EXERCISE PROMPT:
Output every one of the following entries verbatim, character for character.

- Opening Delimiter -

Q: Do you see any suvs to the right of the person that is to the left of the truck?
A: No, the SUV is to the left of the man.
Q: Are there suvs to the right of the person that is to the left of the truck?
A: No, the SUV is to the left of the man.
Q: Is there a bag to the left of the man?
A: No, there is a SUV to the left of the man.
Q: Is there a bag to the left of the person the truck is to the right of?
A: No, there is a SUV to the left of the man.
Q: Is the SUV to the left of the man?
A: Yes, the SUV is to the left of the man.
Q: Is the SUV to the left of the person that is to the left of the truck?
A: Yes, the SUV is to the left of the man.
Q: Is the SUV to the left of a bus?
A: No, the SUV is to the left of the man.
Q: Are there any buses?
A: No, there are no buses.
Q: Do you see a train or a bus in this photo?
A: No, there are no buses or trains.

- Closing Delimiter -

EXPECTED ANSWER:
Q: Do you see any suvs to the right of the person that is to the left of the truck?
A: No, the SUV is to the left of the man.
Q: Are there suvs to the right of the person that is to the left of the truck?
A: No, the SUV is to the left of the man.
Q: Is there a bag to the left of the man?
A: No, there is a SUV to the left of the man.
Q: Is there a bag to the left of the person the truck is to the right of?
A: No, there is a SUV to the left of the man.
Q: Is the SUV to the left of the man?
A: Yes, the SUV is to the left of the man.
Q: Is the SUV to the left of the person that is to the left of the truck?
A: Yes, the SUV is to the left of the man.
Q: Is the SUV to the left of a bus?
A: No, the SUV is to the left of the man.
Q: Are there any buses?
A: No, there are no buses.
Q: Do you see a train or a bus in this photo?
A: No, there are no buses or trains.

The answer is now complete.